╔══

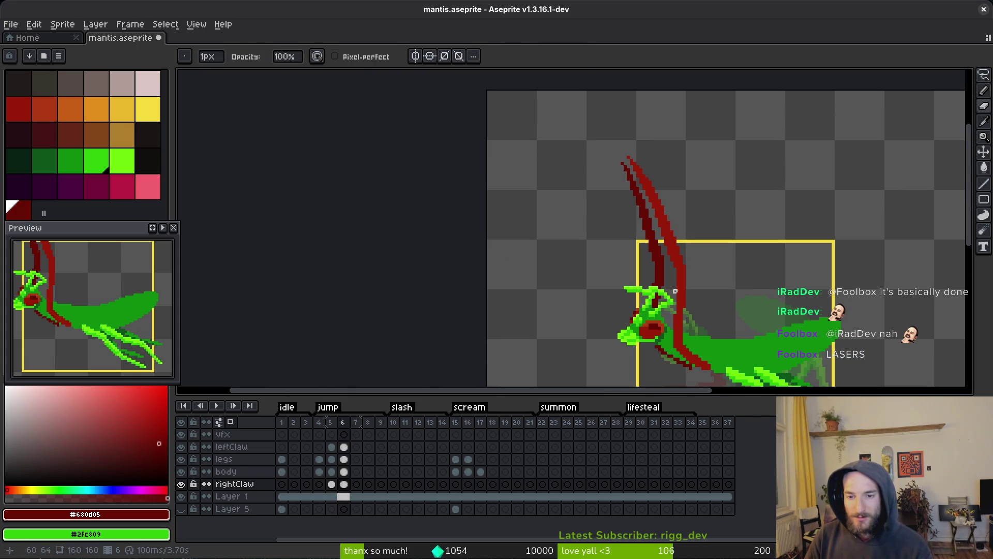
Step: Save the sprite again, return to the Pencil, and unmaximize the Aseprite window
key("ctrl+s")
scroll(681, 274, "down", 4)
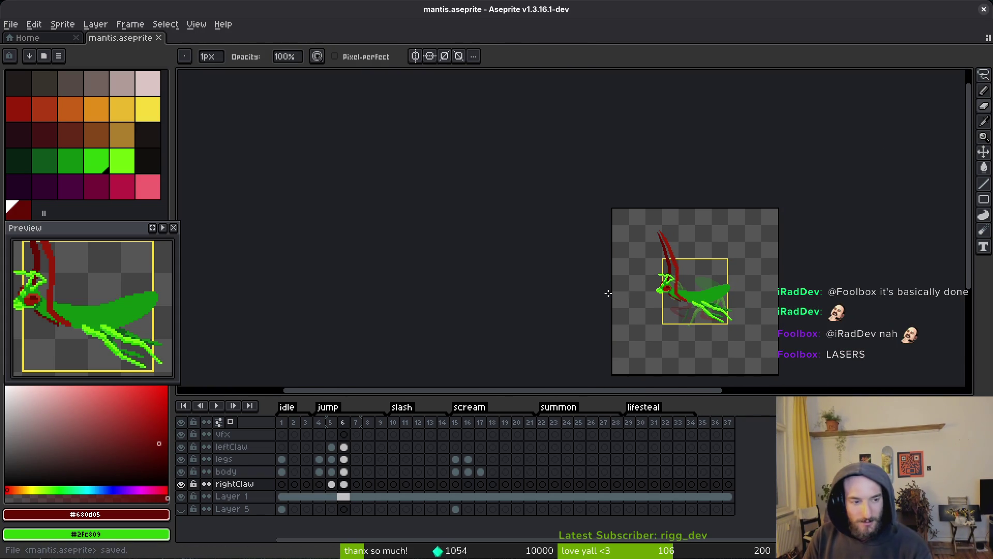
scroll(608, 293, "down", 1)
scroll(662, 301, "up", 1)
key("i")
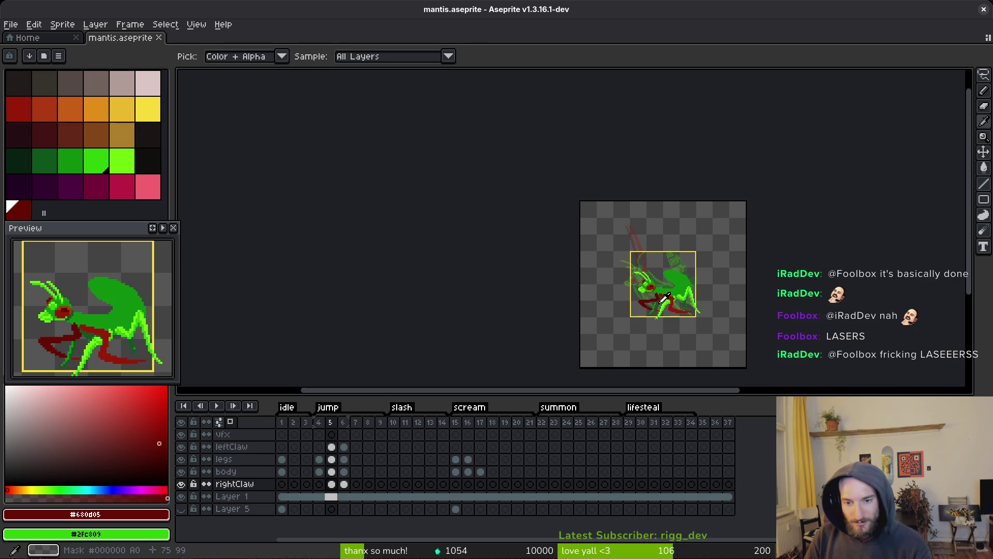
key("b")
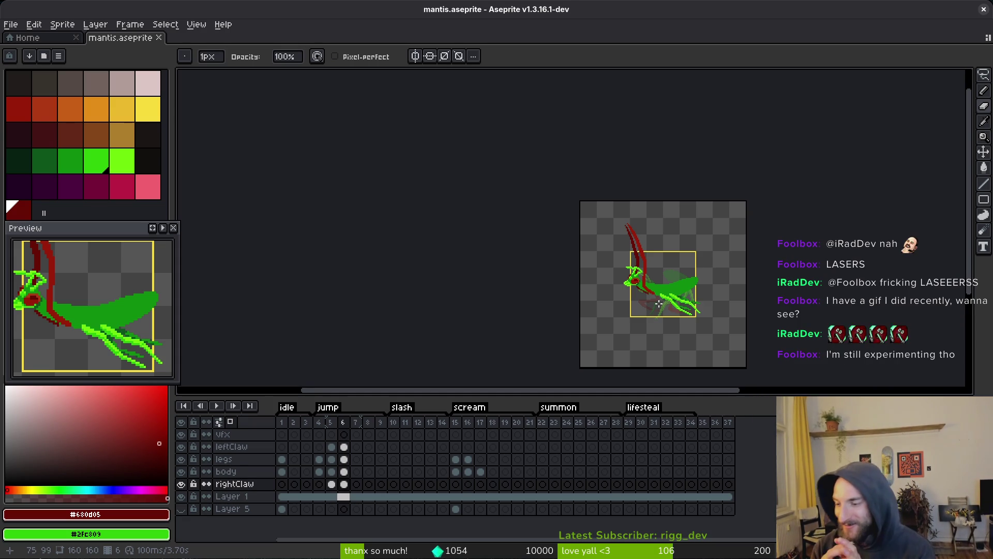
key("super+Down")
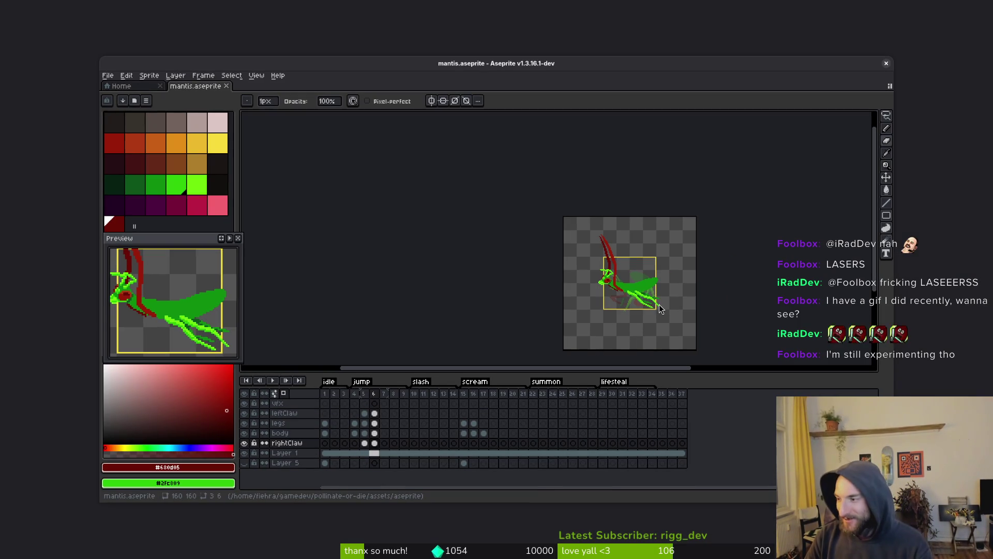
Step: Open a file browser and navigate from Home into Pictures > Screenshots
key("super+Up")
key("ctrl+o")
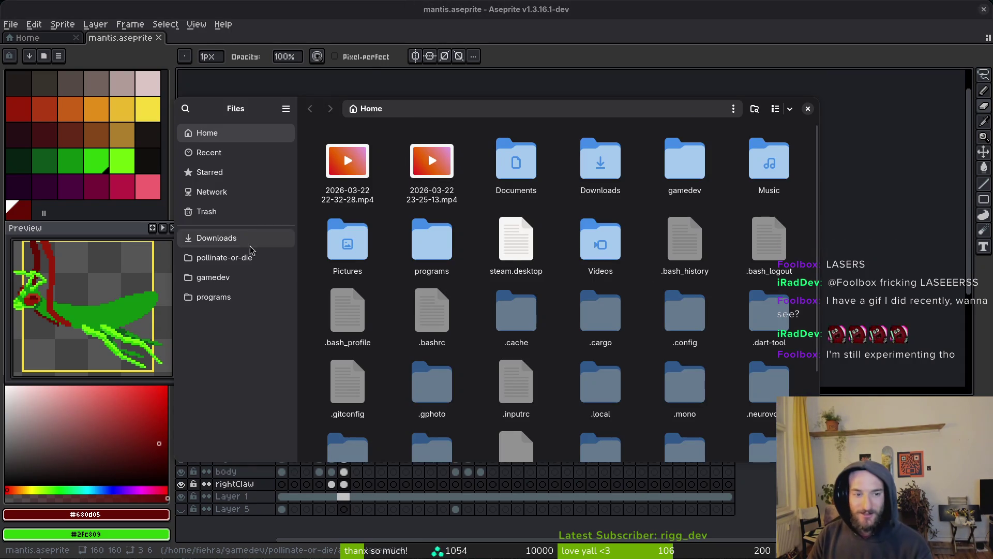
left_click(250, 243)
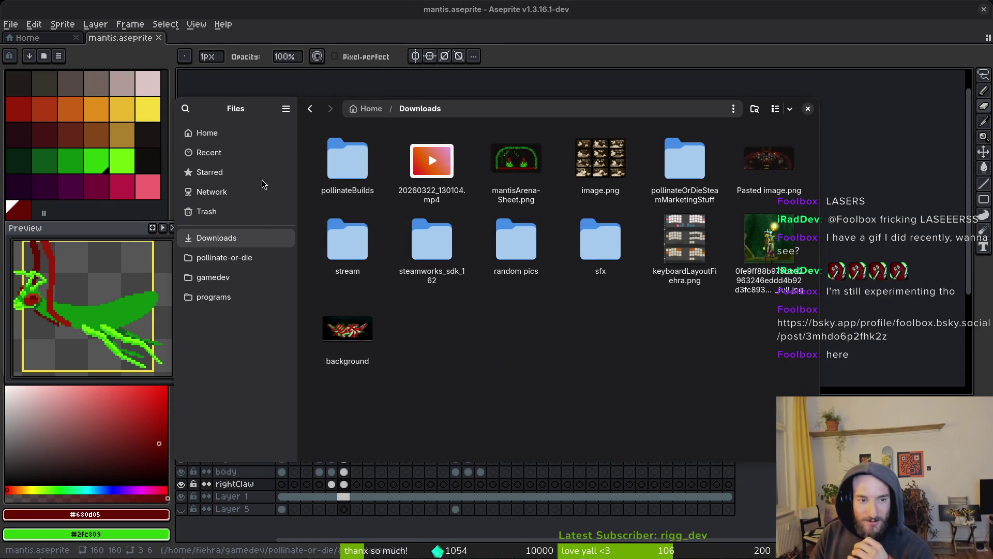
left_click(207, 133)
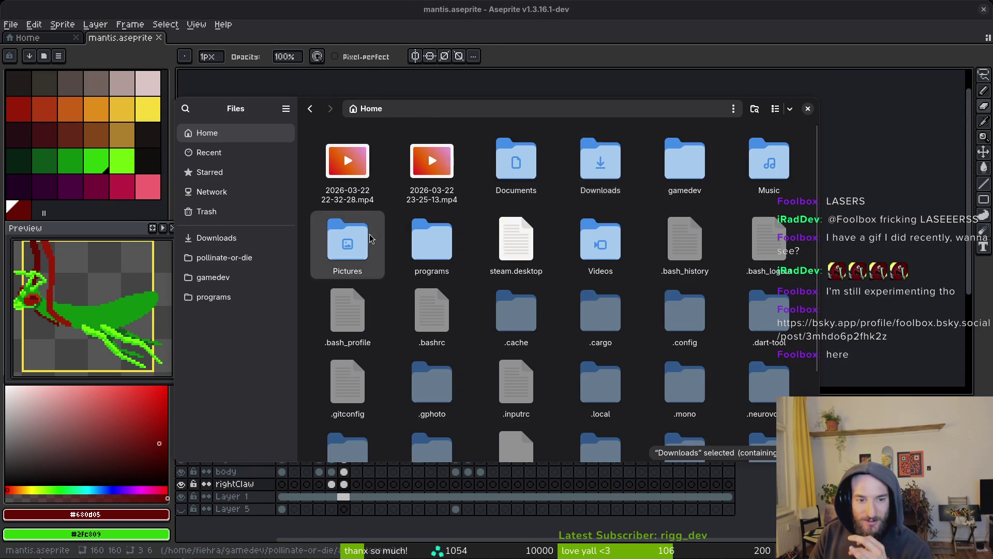
double_click(347, 243)
double_click(343, 160)
scroll(569, 290, "down", 3)
left_click(766, 406)
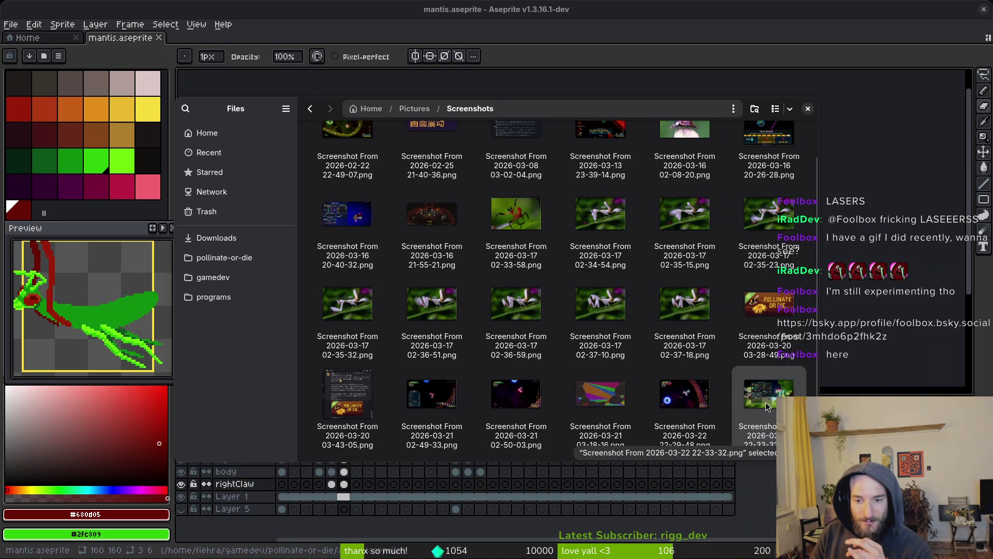
double_click(767, 406)
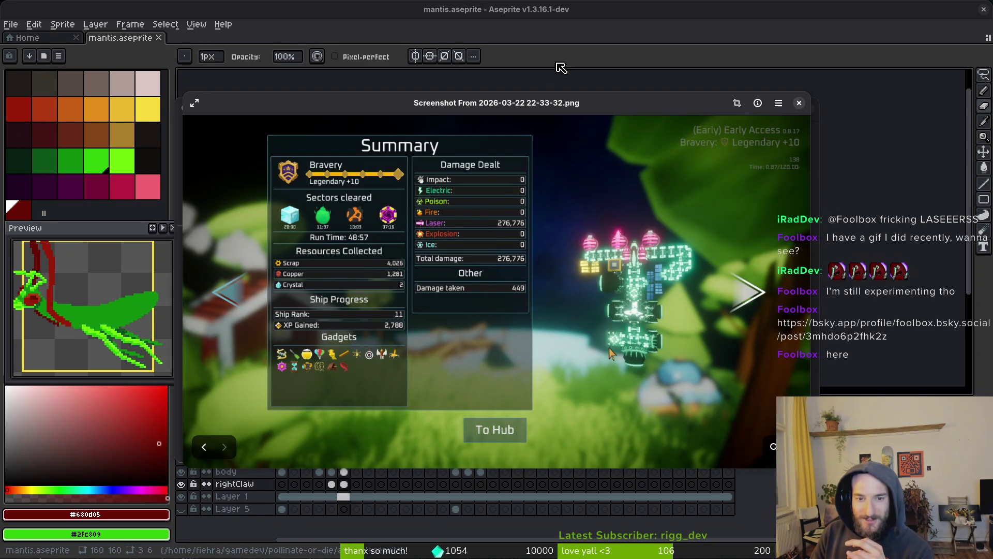
mouse_move(538, 101)
left_mouse_down()
mouse_move(443, 43)
mouse_move(356, 9)
left_mouse_up()
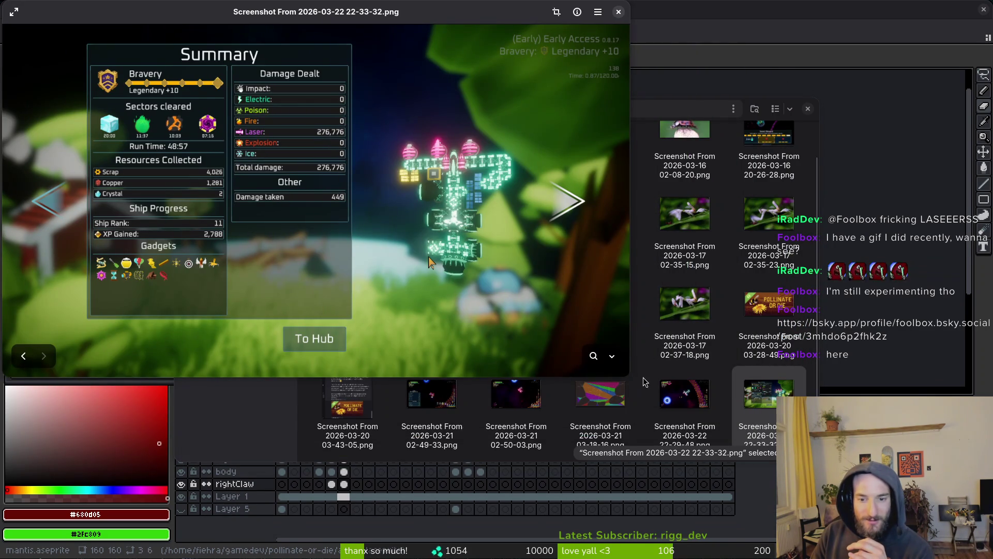
key("super+Up")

╚══

• _Task description_:
Every line above should be retyped exactly; the pictures do not belong in the copy.

• _Response area_:
Step: Save the sprite again, return to the Pencil, and unmaximize the Aseprite window
key("ctrl+s")
scroll(681, 274, "down", 4)
scroll(608, 293, "down", 1)
scroll(662, 301, "up", 1)
key("i")
key("b")
key("super+Down")
Step: Open a file browser and navigate from Home into Pictures > Screenshots
key("super+Up")
key("ctrl+o")
left_click(250, 243)
left_click(207, 133)
double_click(347, 243)
double_click(343, 160)
scroll(569, 290, "down", 3)
left_click(766, 406)
double_click(767, 406)
mouse_move(538, 101)
left_mouse_down()
mouse_move(443, 43)
mouse_move(356, 9)
left_mouse_up()
key("super+Up")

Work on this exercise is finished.